The Pentagon is gearing up for another congressionally-mandated Quadrennial Defense Review (QDR) next year. The exercise is supposed to provide a fundamental analysis of military requirements and capabilities that can guide defense spending through the end of the decade. But the last QDR was mismanaged, producing a “capabilities-based” posture that failed to anticipate the key military challenges of the following four years. This time around, Secretary Rumsfeld’s beleaguered but wiser team has figured out it needs a coherent threat assessment before it starts specifying which capabilities are most needed.

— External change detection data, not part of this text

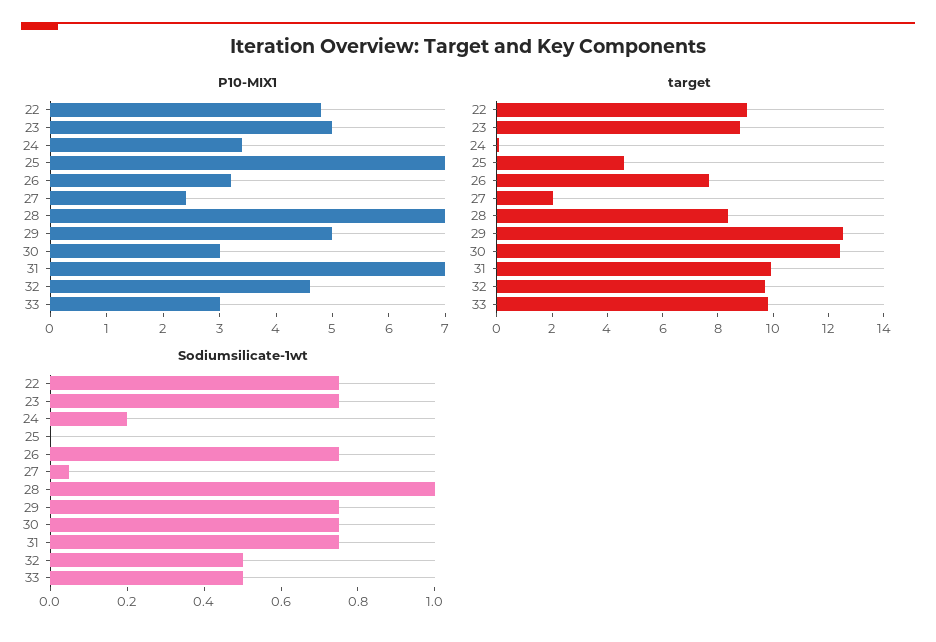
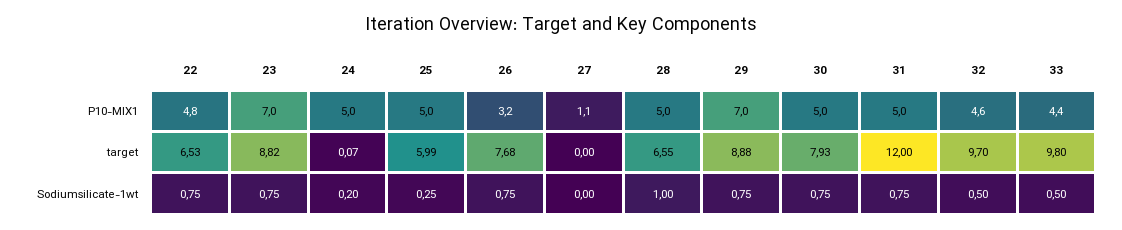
  {
    "P10-MIX1": {
      "22": 4.8,
-     "23": 5,
+     "23": 7,
-     "24": 3.5,
+     "24": 5,
-     "25": 7,
+     "25": 5,
      "26": 3.2,
-     "27": 2.5,
+     "27": 1.1,
-     "28": 7,
+     "28": 5,
-     "29": 5,
+     "29": 7,
-     "30": 3,
+     "30": 5,
-     "31": 7,
+     "31": 5,
      "32": 4.6,
-     "33": 3
+     "33": 4.4
    },
    "target": {
-     "22": 9,
+     "22": 6.53,
      "23": 8.82,
      "24": 0.07,
-     "25": 4.5,
+     "25": 5.99,
      "26": 7.68,
-     "27": 2,
+     "27": 0,
-     "28": 8.5,
+     "28": 6.55,
-     "29": 12.5,
+     "29": 8.88,
-     "30": 12.5,
+     "30": 7.93,
-     "31": 10,
+     "31": 12,
      "32": 9.7,
      "33": 9.8
    },
    "Sodiumsilicate-1wt": {
      "22": 0.75,
      "23": 0.75,
      "24": 0.2,
-     "25": 0,
+     "25": 0.25,
      "26": 0.75,
-     "27": 0.05,
+     "27": 0,
      "28": 1,
      "29": 0.75,
      "30": 0.75,
      "31": 0.75,
      "32": 0.5,
      "33": 0.5
    }
  }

So it has devised a four-quadrant matrix of future threats that subsumes the major categories of danger America could face in the years ahead. Unfortunately, it is the usual mix of fashionable but subjective ideas from transformationists. The matrix indicates that the likelihood of traditional (conventional) military challenges is receding, while the danger of unconventional challenges is growing. These include “irregular” threats like the Iraqi insurgency, “catastrophic” threats like terrorists wielding nuclear weapons, and “disruptive” threats where enemies undercut U.S. power with breakthrough capabilities (like infowar).
That’s a fine compendium of the fears troubling the defense intelligentsia today, but the big thinkers seem to have missed some obvious features of the global landscape. The most important emerging threat to U.S. security is that the economic foundations of military power will gradually ebb away to the nations of the western Pacific. That process has been underway for a generation, but somehow is doesn’t figure in the Pentagon strategic calculus. The second most important threat is that countries in the Middle East will block U.S. access to oil, the lifeblood of the U.S. economy. Apparently Rumsfeld’s team hasn’t absorbed the full meaning of the fact that Arabs don’t like us.

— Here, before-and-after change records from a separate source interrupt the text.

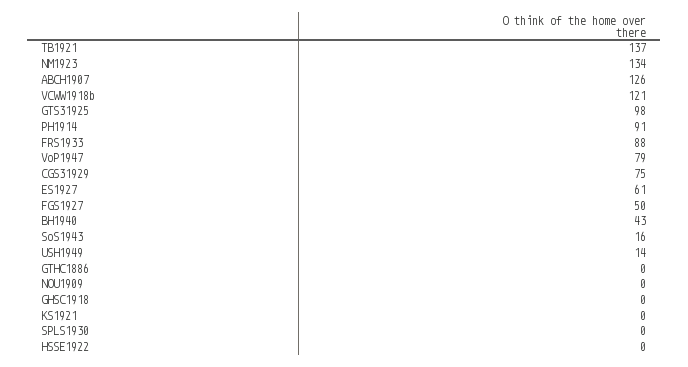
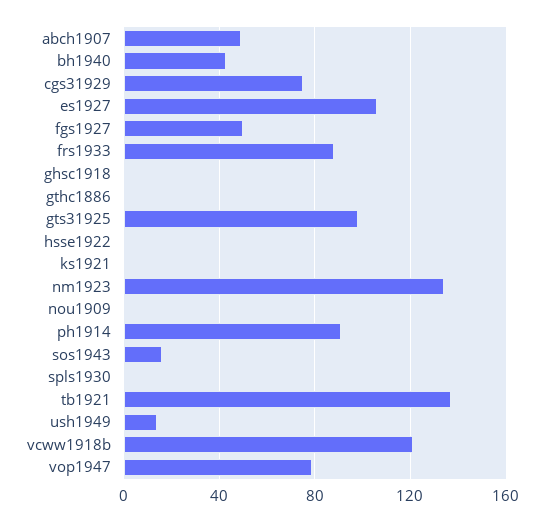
  {
    "TB1921": 137,
    "NM1923": 134,
-   "ABCH1907": 126,
+   "ABCH1907": 50,
    "VCWW1918b": 121,
    "GTS31925": 98,
    "PH1914": 91,
    "FRS1933": 88,
    "VoP1947": 79,
    "CGS31929": 75,
-   "ES1927": 61,
+   "ES1927": 105,
    "FGS1927": 50,
    "BH1940": 43,
    "SoS1943": 16,
    "USH1949": 14,
    "GTHC1886": 0,
    "NOU1909": 0,
    "GHSC1918": 0,
    "KS1921": 0,
    "SPLS1930": 0,
    "HSSE1922": 0
  }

A second flaw in the Pentagon’s framework is that it is based on an optical illusion. The reason that conventional threats seem muted is that America has invested heavily in conventional forces. But if the Bush Administration fails to adequately fund armor, air power and sea power, it’s inevitable that troublemakers will eventually see an opportunity. For example, the Air Force’s top-of-the-line F-15 fighter is so aged that it operates with flight restrictions to guard against metal fatigue and rotting insulation on wires causes short circuits. The Air Force of India repeatedly defeated U.S. F-15’s in recent exercises. Nonetheless, policymakers want to cut funding for its F/A-22 replacement because the U.S. enjoys “excessive overmatch” in air power.
A third problem is that policymakers don’t seem to grasp how their own biases exacerbate the dangers they describe. For example, proponents of high-tech warfare tried to cut the size of the Army in the last QDR, even though the Army was already too small for a major counter-insurgency campaign. They embraced grandiose space initiatives that threatened to drain money from near-term warfighting needs while making the military too dependent on a handful of vulnerable satellites. And they shifted warfighting emphasis into the realm of web-based networking where even teenagers can pose “disruptive” threats to U.S. military power. Given this track record, the possibility of more congressional micromanagement of the Pentagon looks like a good thing.